O relógio na cabeceira; na varanda, o velho trôpego despenca da escada; no varal, a roupa manchada de sangue e bílis; no quarto, a mãe dá a última ordem da noite; na cozinha, o pão de milho vira farelo; no pátio, nada, ninguém, só o ruído do balanço enferrujado, sozinho ao vento.
- Depois de um certo tempo nada mais faz sentido.
A mãe sumiu; o ambulante serra a mesma mesa de vime; o verme almoça em silêncio; a menina de olhos alvos lava a tristeza do rosto; o pastor recolhe as pedras do caminho; o bêbado deposita o medo no altar da solidão; três dias mais sem leite e o gato definha.
- Uma noite sem vertigem suplantaria a dor.
Saudade das folhas secas, de colher as folhas secas e passar as tardes esfarelando-as; pena do vô, descascando a própria pele, tirando a mesma casca da velha ferida; vontade de sair correndo pelo campo, aquele gramado verdinho; vontade de esfolar os joelhos no gramado molhado.

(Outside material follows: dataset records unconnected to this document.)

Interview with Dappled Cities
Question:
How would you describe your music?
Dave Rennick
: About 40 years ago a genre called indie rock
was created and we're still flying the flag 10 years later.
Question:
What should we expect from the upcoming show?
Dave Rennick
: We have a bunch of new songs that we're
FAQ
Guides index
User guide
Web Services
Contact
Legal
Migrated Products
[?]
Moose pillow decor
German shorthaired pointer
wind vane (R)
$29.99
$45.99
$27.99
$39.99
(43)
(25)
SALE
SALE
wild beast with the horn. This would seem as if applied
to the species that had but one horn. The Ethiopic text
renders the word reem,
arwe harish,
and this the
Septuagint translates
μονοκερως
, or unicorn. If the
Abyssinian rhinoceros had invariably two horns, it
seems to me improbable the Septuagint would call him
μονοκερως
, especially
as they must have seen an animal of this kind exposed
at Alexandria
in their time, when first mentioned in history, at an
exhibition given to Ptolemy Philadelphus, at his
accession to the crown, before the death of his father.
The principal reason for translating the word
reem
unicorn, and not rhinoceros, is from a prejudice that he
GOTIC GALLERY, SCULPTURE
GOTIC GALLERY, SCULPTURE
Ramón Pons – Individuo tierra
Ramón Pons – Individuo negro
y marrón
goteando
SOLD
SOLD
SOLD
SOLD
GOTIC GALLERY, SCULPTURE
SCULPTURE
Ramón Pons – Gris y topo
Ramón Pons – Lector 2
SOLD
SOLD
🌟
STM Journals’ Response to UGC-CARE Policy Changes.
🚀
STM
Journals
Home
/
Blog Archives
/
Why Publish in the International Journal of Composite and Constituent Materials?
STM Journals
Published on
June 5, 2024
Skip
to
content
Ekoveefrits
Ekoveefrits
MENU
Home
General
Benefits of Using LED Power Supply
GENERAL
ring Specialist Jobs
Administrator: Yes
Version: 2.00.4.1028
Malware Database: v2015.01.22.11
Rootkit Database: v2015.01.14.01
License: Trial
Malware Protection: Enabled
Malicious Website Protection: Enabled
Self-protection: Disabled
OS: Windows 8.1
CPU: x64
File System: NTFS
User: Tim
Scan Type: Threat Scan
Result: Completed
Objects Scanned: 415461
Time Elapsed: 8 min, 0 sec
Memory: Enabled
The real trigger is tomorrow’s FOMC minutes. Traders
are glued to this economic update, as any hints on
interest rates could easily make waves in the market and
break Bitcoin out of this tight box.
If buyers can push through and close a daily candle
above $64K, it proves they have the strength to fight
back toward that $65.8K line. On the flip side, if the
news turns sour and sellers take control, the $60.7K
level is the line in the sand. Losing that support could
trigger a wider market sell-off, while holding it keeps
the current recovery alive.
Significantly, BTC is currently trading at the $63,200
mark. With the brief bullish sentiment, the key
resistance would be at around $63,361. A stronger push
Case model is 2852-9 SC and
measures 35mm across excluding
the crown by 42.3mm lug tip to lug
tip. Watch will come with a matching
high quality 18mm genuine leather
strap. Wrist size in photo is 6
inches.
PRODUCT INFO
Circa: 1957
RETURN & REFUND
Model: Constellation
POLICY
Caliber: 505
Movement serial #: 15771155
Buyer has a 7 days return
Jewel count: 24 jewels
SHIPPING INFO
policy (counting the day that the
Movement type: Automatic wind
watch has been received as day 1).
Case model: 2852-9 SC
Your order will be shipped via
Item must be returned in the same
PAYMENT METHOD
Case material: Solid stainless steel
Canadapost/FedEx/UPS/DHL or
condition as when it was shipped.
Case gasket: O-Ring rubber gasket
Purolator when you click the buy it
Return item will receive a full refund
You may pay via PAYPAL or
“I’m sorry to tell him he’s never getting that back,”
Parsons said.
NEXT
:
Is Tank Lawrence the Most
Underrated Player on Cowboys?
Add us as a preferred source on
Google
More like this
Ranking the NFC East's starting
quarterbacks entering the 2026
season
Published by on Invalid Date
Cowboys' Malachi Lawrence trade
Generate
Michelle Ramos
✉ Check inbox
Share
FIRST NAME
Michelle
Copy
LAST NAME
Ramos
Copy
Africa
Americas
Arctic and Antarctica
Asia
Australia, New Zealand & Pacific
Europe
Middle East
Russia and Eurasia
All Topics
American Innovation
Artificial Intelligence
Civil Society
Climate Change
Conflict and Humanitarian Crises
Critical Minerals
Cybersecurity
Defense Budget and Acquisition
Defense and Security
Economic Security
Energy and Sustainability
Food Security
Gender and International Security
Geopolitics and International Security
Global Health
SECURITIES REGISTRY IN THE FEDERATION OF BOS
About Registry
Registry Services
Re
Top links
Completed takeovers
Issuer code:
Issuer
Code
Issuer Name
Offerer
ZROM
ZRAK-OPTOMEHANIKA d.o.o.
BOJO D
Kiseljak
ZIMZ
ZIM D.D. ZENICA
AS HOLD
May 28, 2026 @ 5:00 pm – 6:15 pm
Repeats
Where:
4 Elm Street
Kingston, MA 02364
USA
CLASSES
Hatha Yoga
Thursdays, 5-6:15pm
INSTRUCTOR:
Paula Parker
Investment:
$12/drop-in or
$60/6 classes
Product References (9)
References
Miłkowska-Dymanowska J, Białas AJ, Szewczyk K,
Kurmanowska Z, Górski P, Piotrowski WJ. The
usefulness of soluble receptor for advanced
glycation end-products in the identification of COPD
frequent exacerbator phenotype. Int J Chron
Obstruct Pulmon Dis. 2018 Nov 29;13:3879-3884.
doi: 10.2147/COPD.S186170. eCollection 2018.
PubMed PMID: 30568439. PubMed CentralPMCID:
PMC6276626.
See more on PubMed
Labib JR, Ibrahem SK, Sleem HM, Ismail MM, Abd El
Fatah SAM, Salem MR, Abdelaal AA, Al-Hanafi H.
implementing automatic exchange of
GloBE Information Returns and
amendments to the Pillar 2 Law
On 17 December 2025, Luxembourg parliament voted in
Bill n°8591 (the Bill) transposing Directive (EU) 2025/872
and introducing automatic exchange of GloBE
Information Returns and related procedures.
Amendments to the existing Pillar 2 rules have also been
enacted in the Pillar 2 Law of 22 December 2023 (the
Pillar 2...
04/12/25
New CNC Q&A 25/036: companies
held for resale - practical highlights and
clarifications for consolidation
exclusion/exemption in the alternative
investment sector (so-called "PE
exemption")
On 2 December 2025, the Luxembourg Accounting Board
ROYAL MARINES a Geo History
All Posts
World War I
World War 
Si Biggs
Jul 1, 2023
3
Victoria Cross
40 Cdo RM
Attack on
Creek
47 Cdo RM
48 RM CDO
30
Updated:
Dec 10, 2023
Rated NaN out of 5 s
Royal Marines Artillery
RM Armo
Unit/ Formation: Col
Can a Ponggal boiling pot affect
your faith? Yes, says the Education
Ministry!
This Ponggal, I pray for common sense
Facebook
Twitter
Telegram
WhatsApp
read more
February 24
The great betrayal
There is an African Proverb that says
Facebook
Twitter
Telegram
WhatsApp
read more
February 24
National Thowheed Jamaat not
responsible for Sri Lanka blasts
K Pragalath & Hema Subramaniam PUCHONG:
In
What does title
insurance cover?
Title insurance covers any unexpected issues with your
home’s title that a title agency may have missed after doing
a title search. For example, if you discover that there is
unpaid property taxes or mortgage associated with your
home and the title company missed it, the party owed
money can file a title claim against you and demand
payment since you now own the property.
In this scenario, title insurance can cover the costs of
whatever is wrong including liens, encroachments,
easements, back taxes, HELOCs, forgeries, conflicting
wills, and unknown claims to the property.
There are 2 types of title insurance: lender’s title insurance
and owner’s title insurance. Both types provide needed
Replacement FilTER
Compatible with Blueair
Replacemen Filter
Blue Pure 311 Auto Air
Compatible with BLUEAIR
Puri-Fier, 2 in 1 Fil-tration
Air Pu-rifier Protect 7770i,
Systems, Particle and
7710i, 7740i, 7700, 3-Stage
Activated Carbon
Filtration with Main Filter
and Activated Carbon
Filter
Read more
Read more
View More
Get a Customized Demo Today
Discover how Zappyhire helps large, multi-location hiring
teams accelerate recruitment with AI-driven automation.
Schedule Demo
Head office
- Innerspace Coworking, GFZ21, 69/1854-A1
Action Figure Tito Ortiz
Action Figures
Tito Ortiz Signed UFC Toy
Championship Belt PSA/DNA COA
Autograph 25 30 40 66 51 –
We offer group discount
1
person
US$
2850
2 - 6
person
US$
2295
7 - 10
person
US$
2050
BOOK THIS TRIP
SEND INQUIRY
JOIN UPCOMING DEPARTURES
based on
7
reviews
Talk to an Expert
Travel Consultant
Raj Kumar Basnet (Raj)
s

- Essa noite não. Não assim, por favor.
Alguma coisa rompeu a vidraça; na madrugada ensandecida, a ordenha da vaca terminou antes do tempo; nenhum sinal de pedra, bola de futebol da molecada, muito menos as bolinhas de gude do filho da empregada; essa coisa atravessou a sala, a cozinha, e foi se alojar na subida da escada; um tiro, certeiro, no olho do vô; no olho do porta-retrato do vô.
- Só não esquece do amor, ali parado na esquina.
No baú resta apenas aquele velho osso esfarelento; escapa da memória o sonho; ninguém tem coragem de devolver a ilusão da casa; as paredes revelam o mofo, o cheiro do tempo em decomposição; o sermão do pai desmorona antes da madeira; o cupim só não devorou o velho baú.
Perdi o vô na estação; corre pra casa antes que a tarde caia; morde a língua se o desejo não arde em brasa; a raiva ainda há de corroer o amor; alguém tira essa lesma da mesa de jantar, porque o velho vai sentar; tira o verme de perto do velho antes que ele o devore; antes que o velho volte a ser o verme em putrefação, coloquem o osso do velho de volta ao baú.
- Só mais uma gota de endorfina, por favor.